I have tried to write several blog posts in the past couple of months, but nothing seems to come out right. Story of my life. Nothing I say comes out right. This post is just rambling randomness I guess. Just to get some things off my chest. That's one of the things I worry about. Blogging (mostly on my other blog). Do my posts make sense? Are they good enough? Which is really more important, voice or content? Does it matter? Especially since I'm mostly writing for myself. Does anyone care? Do I care?

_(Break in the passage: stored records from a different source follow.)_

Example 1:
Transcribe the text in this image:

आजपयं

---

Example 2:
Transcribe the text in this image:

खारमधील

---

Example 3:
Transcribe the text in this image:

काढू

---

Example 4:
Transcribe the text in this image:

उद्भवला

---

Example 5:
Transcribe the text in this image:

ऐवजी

I try to tell myself that I don't care what other people think. But I do care, and I hate that. I want to be liked. I want to have friends. Sure, I have a lot of acquaintances, but very few true friends. And I think I'm a really good friend, I try very hard to be anyway. I think part of the reason I try so hard may be that I don't want to lose a friendship once I have it. But by trying so hard to please friends, and doing what I think will make them happy, I sometimes feel used. I have such conflicting feelings. Sometimes I tell myself that I don't need friends, I have my husband and he should be all I need (even if I do get annoyed with him sometimes). Other times, I feel very alone and lonely. Ugh. I hate being this way.

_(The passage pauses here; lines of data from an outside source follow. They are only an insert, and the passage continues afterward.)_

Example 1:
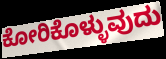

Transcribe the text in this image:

ಕೋರಿಕೊಳ್ಳುವುದು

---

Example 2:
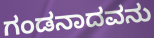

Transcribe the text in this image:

ಗಂಡನಾದವನು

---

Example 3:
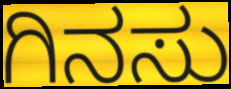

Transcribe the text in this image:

ಗಿನಸು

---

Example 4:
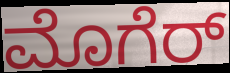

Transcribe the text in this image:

ಮೊಗೆರ್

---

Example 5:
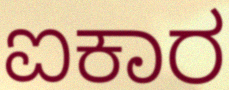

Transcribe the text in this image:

ಐಕಾರ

I've struggled with depression for a long time, and sadly, I can feel myself becoming more and more depressed again. I've tried to tell myself "just get over yourself already," but that hasn't been very effective lately. I've been really down on myself these past few weeks (months?). I hate it when I get this way. It's hard for me and for my husband. The other day I read this post on Amanda's blog. I've felt the same way a thousand times, and weird as it sounds, it felt good to know that I'm not the only one who thinks those thoughts. It would be so easy just to swerve. But I don't because of what it would do to my husband, and family. How do I deal with the anger, sadness, disappointments, disgust, and all the other emotions on any given day? I don't know. All I know is that I keep existing. Keep trying to be the person people need and expect me to be. Keep trying not to swerve.